Tech CEOs were already flying to Washington for the Oval Office ceremony. Then, the night before, Elon Musk, Mark Zuckerberg and David Sacks each phoned Trump directly, and by morning the signing was off. Sacks — the former White House AI czar, who staff thought had signed off on the order days earlier — reversed and called the president without telling his own team.
Sacks's objection wasn't the order — it was that a voluntary review 'may one day become mandatory.'
What they killed was already toothless. The review was voluntary in both the original draft and the version Trump eventually signed two weeks later, on June 2: a lab could submit a frontier model to national-security agencies before release, or simply decline. The final order narrows the window from 90 days to 30 and adds a clause forbidding the government from ever requiring a licence or pre-clearance for new AI models. The coalition's stated fear was that a voluntary check might one day become mandatory; the cure they won writes that impossibility into law.

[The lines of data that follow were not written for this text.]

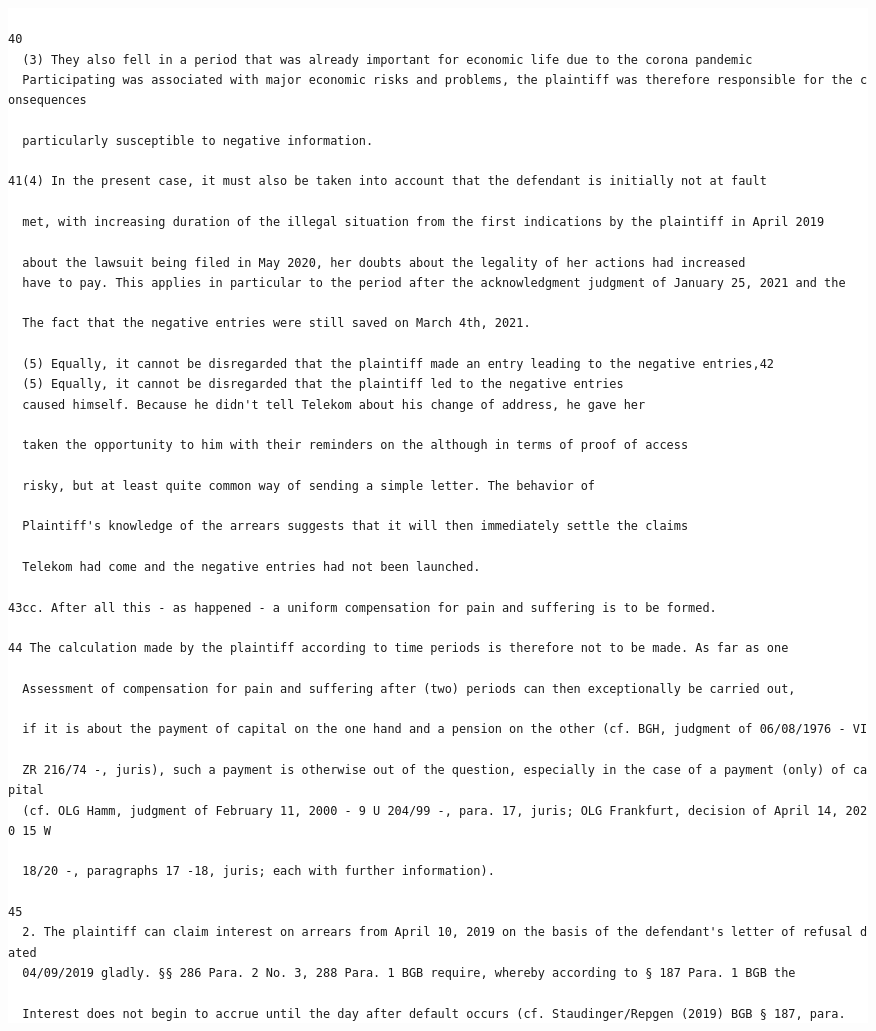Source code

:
 ```

40
  (3) They also fell in a period that was already important for economic life due to the corona pandemic
  Participating was associated with major economic risks and problems, the plaintiff was therefore responsible for the consequences

  particularly susceptible to negative information.

41(4) In the present case, it must also be taken into account that the defendant is initially not at fault

  met, with increasing duration of the illegal situation from the first indications by the plaintiff in April 2019

  about the lawsuit being filed in May 2020, her doubts about the legality of her actions had increased
  have to pay. This applies in particular to the period after the acknowledgment judgment of January 25, 2021 and the

  The fact that the negative entries were still saved on March 4th, 2021.

  (5) Equally, it cannot be disregarded that the plaintiff made an entry leading to the negative entries,42
  (5) Equally, it cannot be disregarded that the plaintiff led to the negative entries
  caused himself. Because he didn't tell Telekom about his change of address, he gave her

  taken the opportunity to him with their reminders on the although in terms of proof of access

  risky, but at least quite common way of sending a simple letter. The behavior of

  Plaintiff's knowledge of the arrears suggests that it will then immediately settle the claims

  Telekom had come and the negative entries had not been launched.

43cc. After all this - as happened - a uniform compensation for pain and suffering is to be formed.

44 The calculation made by the plaintiff according to time periods is therefore not to be made. As far as one

  Assessment of compensation for pain and suffering after (two) periods can then exceptionally be carried out,

  if it is about the payment of capital on the one hand and a pension on the other (cf. BGH, judgment of 06/08/1976 - VI

  ZR 216/74 -, juris), such a payment is otherwise out of the question, especially in the case of a payment (only) of capital
  (cf. OLG Hamm, judgment of February 11, 2000 - 9 U 204/99 -, para. 17, juris; OLG Frankfurt, decision of April 14, 2020 15 W

  18/20 -, paragraphs 17 -18, juris; each with further information).

45
  2. The plaintiff can claim interest on arrears from April 10, 2019 on the basis of the defendant's letter of refusal dated
  04/09/2019 gladly. §§ 286 Para. 2 No. 3, 288 Para. 1 BGB require, whereby according to § 187 Para. 1 BGB the

  Interest does not begin to accrue until the day after default occurs (cf. Staudinger/Repgen (2019) BGB § 187, para.

```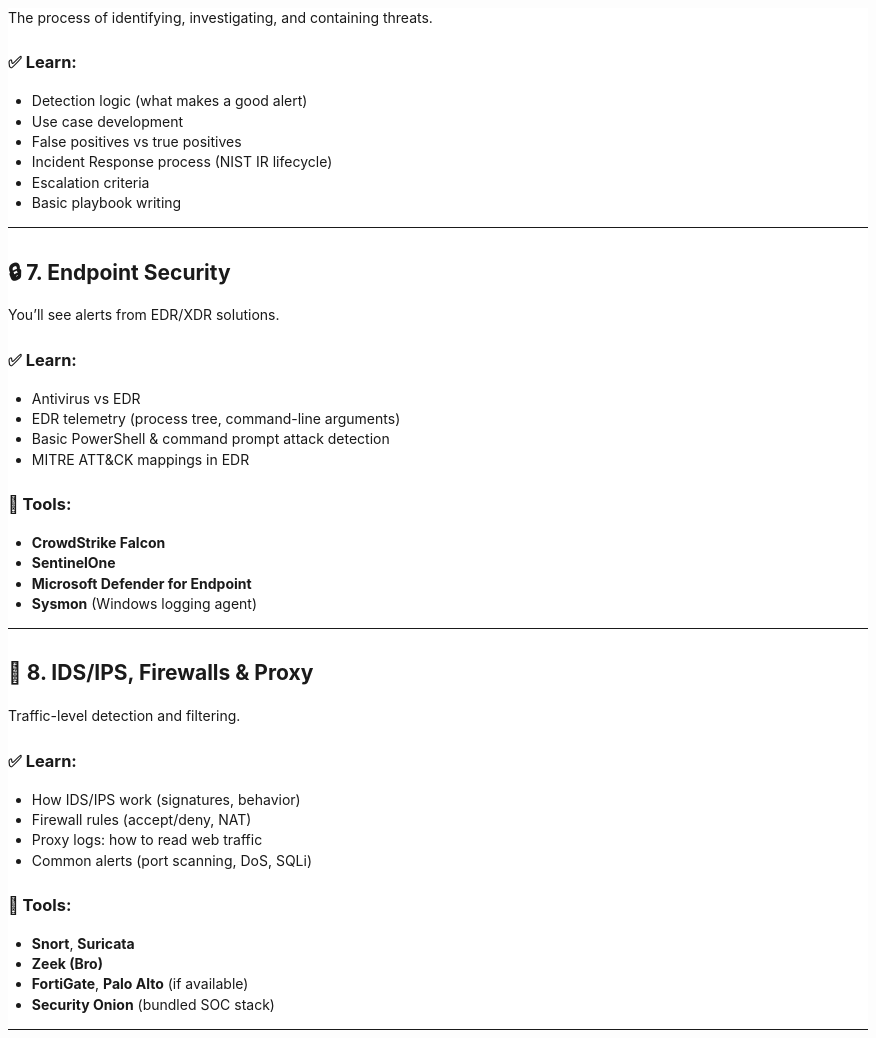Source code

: The process of identifying, investigating, and containing threats.

### ✅ Learn:

- Detection logic (what makes a good alert)
- Use case development
- False positives vs true positives
- Incident Response process (NIST IR lifecycle)
- Escalation criteria
- Basic playbook writing

---

## 🔒 **7. Endpoint Security**

You’ll see alerts from EDR/XDR solutions.

### ✅ Learn:

- Antivirus vs EDR
- EDR telemetry (process tree, command-line arguments)
- Basic PowerShell & command prompt attack detection
- MITRE ATT&CK mappings in EDR

### 🔧 Tools:

- **CrowdStrike Falcon**
- **SentinelOne**
- **Microsoft Defender for Endpoint**
- **Sysmon** (Windows logging agent)

---

## 🧰 **8. IDS/IPS, Firewalls & Proxy**

Traffic-level detection and filtering.

### ✅ Learn:

- How IDS/IPS work (signatures, behavior)
- Firewall rules (accept/deny, NAT)
- Proxy logs: how to read web traffic
- Common alerts (port scanning, DoS, SQLi)

### 🔧 Tools:

- **Snort**, **Suricata**
- **Zeek (Bro)**
- **FortiGate**, **Palo Alto** (if available)
- **Security Onion** (bundled SOC stack)

---
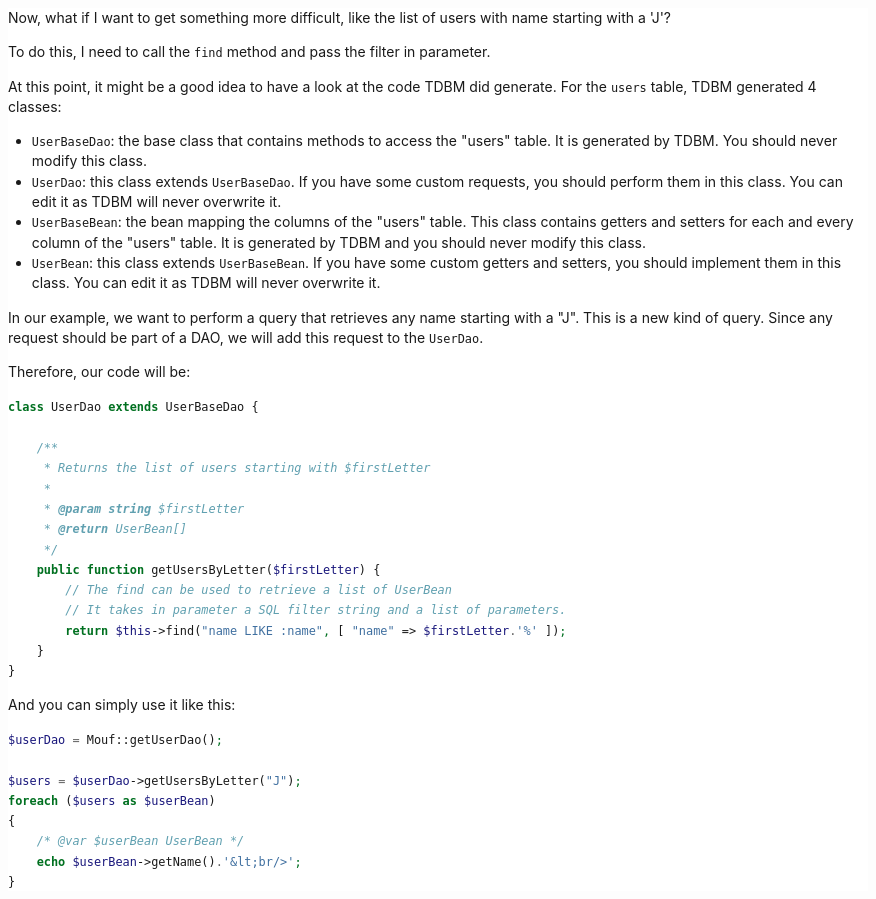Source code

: Now, what if I want to get something more difficult, like the list of users with name starting with a 'J'?

To do this, I need to call the `find` method and pass the filter in parameter.

At this point, it might be a good idea to have a look at the code TDBM did generate. For the `users` table, TDBM
generated 4 classes:

- `UserBaseDao`: the base class that contains methods to access the "users" table. It is generated by TDBM. You should
  never modify this class.
- `UserDao`: this class extends `UserBaseDao`. If you have some custom requests, you should perform them in this class. You can
  edit it as TDBM will never overwrite it.
- `UserBaseBean`: the bean mapping the columns of the "users" table. This class contains getters and setters for each and every
  column of the "users" table. It is generated by TDBM and you should never modify this class.
- `UserBean`: this class extends `UserBaseBean`. If you have some custom getters and setters, you should implement them in this class. You can
  edit it as TDBM will never overwrite it.


In our example, we want to perform a query that retrieves any name starting with a "J". This is a new
kind of query. Since any request should be part of a DAO, we will add this request to the `UserDao`.
 
Therefore, our code will be:

```php
class UserDao extends UserBaseDao {

	/**
	 * Returns the list of users starting with $firstLetter
	 *
	 * @param string $firstLetter
	 * @return UserBean[]
	 */
	public function getUsersByLetter($firstLetter) {
		// The find can be used to retrieve a list of UserBean
		// It takes in parameter a SQL filter string and a list of parameters.
		return $this->find("name LIKE :name", [ "name" => $firstLetter.'%' ]);
	}
}
```

And you can simply use it like this: 

```php
$userDao = Mouf::getUserDao();

$users = $userDao->getUsersByLetter("J");
foreach ($users as $userBean)
{
	/* @var $userBean UserBean */
	echo $userBean->getName().'&lt;br/>';
}
```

The episode is less about regulation than about who holds the pen. The Biden-era reporting rules were rescinded in January 2025, so this was the first attempt to put any federal pre-release check back on frontier models — and it was settled overnight by three men. The argument that carried the day was speed: Trump said he didn't want to do anything 'to get in the way of' the US lead over China. Anthropic and OpenAI had signalled support for the voluntary vetting and were overruled by labs that hadn't. So had the base: a poll found 79% of Republicans want government testing of AI before release. The veto came from three billionaires, not the voters.